Psychological Distress Among Latino Adolescents of Low Socio Economic Status

Adolescence is the period of developmental transition between childhood and adulthood, involving multiple intellectual, personality, and social developmental changes. There are different factors in an adolescent’s life that can have an impact on their mental health. This purpose of this study is to examine the relationship between Latino adolescents’ psychological well-being and gender, parent’s marital status, parents’ educational attainment; years lived in the U.S., country born in, general health condition, poverty level and community safety. This study uses data from adolescents, ages 12-17, sampled for the 2011-2012 California Health Interview Survey. Of the sample Univariate analysis was completed on all independent and dependent variables. A sample population of Latino Hispanics was extracted to examine the relationship between the psychological well-being and independent variables. A bivariate analysis was used. In order to examine which independent variables are predictors of psychological distress, a multivariate was used.
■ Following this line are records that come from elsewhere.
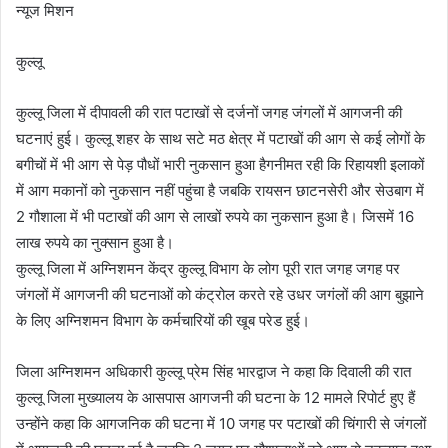
न्यूज मिशन
कुल्लू
कुल्लू जिला में दीपावली की रात पटाखों से दर्जनों जगह जंगलों में आगजनी की
घटनाएं हुई। कुल्लू शहर के साथ सटे मठ क्षेत्र में पटाखों की आग से कई लोगों के
बगीचों में भी आग से पेड़ पौधों भारी नुकसान हुआ हैगनीमत रही कि रिहायशी इलाकों
में आग मकानों को नुकसान नहीं पहुंचा है जबकि रायसन छाटनसेरी और सेउबाग में
2 गौशाला में भी पटाखों की आग से लाखों रुपये का नुकसान हुआ है। जिसमें 16
लाख रुपये का नुक्सान हुआ है।
कुल्लू जिला में अग्निशमन केंद्र कुल्लू विभाग के लोग पूरी रात जगह जगह पर
जंगलों में आगजनी की घटनाओं को कंट्रोल करते रहे उधर जगंलों की आग बुझाने
के लिए अग्निशमन विभाग के कर्मचारियों की खूब परेड हुई।
जिला अग्निशमन अधिकारी कुल्लू प्रेम सिंह भारद्वाज ने कहा कि दिवाली की रात
कुल्लू जिला मुख्यालय के आसपास आगजनी की घटना के 12 मामले रिपोर्ट हुए हैं
उन्होंने कहा कि आगजनिक की घटना में 10 जगह पर पटाखों की चिंगारी से जंगलों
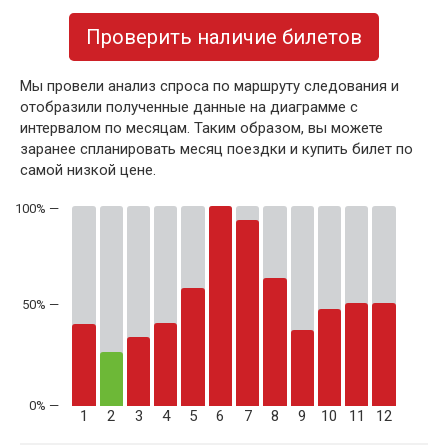
Проверить наличие билетов
Мы провели анализ спроса по маршруту следования и
отобразили полученные данные на диаграмме с
интервалом по месяцам. Таким образом, вы можете
заранее спланировать месяц поездки и купить билет по
самой низкой цене.
50% —
1
2
3
4
5
6
7
8
9
10
11
12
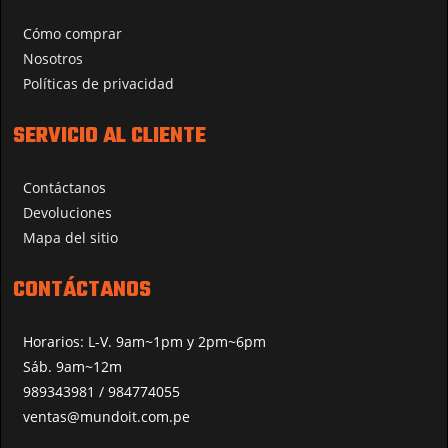
Cómo comprar
Nosotros
Políticas de privacidad
SERVICIO AL CLIENTE
Contáctanos
Devoluciones
Mapa del sitio
CONTÁCTANOS
Horarios: L-V. 9am~1pm y 2pm~6pm
Sáb. 9am~12m
989343981 / 984774055
ventas@mundoit.com.pe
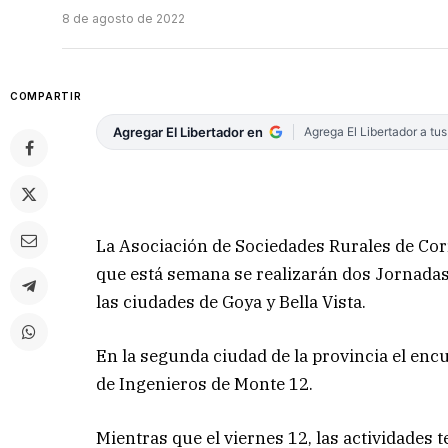
8 de agosto de 2022
COMPARTIR
Agregar El Libertador en
Agrega El Libertador a tu
La Asociación de Sociedades Rurales de Cor
que está semana se realizarán dos Jornadas
las ciudades de Goya y Bella Vista.
En la segunda ciudad de la provincia el encu
de Ingenieros de Monte 12.
Mientras que el viernes 12, las actividades t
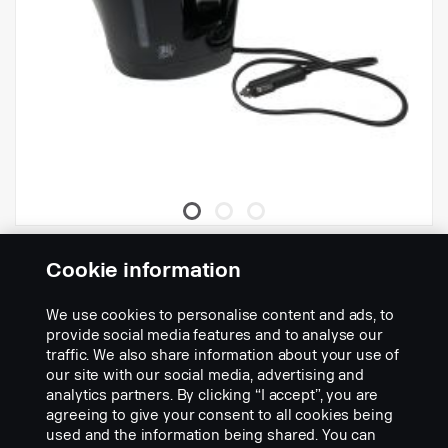
Chaleira
Cookie information
Nº da peça:
2979216
We use cookies to personalise content and ads, to
Part Description:
provide social media features and to analyse our
Quando você precisar de um bule de chá, uma xícara de café ou
traffic. We also share information about your use of
uma caneca de sopa, esta chaleira será a solução certa. A
our site with our social media, advertising and
chaleira aprovada pela Scania é um produto de 24 V com
analytics partners. By clicking “I accept”, you are
proteção contra superaquecimento e desligamento automático.
agreeing to give your consent to all cookies being
Características: 24 V. 300 W. 0,8 litro de capacidade. Botões
used and the information being shared. You can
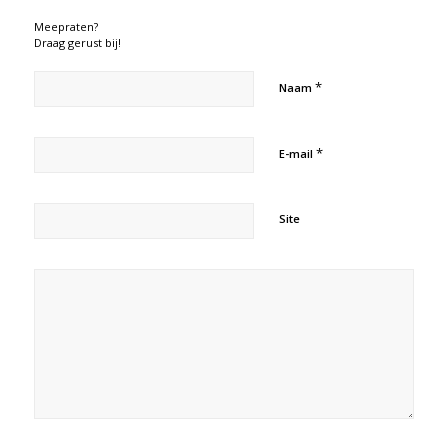
Meepraten?
Draag gerust bij!
*
Naam
*
E-mail
Site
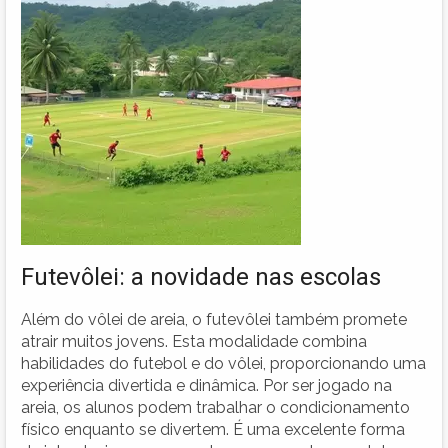
Futevôlei: a novidade nas escolas
Além do vôlei de areia, o futevôlei também promete
atrair muitos jovens. Esta modalidade combina
habilidades do futebol e do vôlei, proporcionando uma
experiência divertida e dinâmica. Por ser jogado na
areia, os alunos podem trabalhar o condicionamento
físico enquanto se divertem. É uma excelente forma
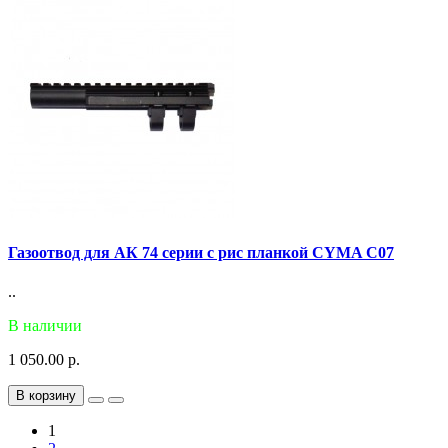
Газоотвод для АК 74 серии с рис планкой CYMA С07
..
В наличии
1 050.00 р.
В корзину
1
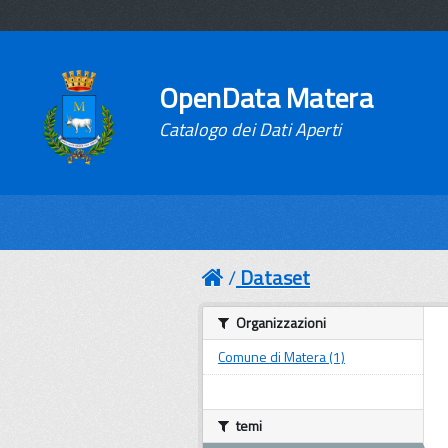
OpenData Matera
Catalogo dei Dati Aperti
Dataset
Organizzazioni
Comune di Matera (1)
temi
This study found that there is a significant relationship between psychological distress and gender, general health and community safety. Adolescent who do not seek regular medical attention and live in low socio- economic communities are more likely to have high level of psychological distress. Therefore, it is imperative that social workers, dealing with adolescent take into account the finding above. A social worker should be able to provide adolescents with resources to help improve their health. Social workers should be able to provide adolescent with resources and alternative options to ensure medical attention is received when needed. Social worker should be trained in acculturation and the impact that it has on adolescents. Poverty is a serious issue that should not be taken lightly.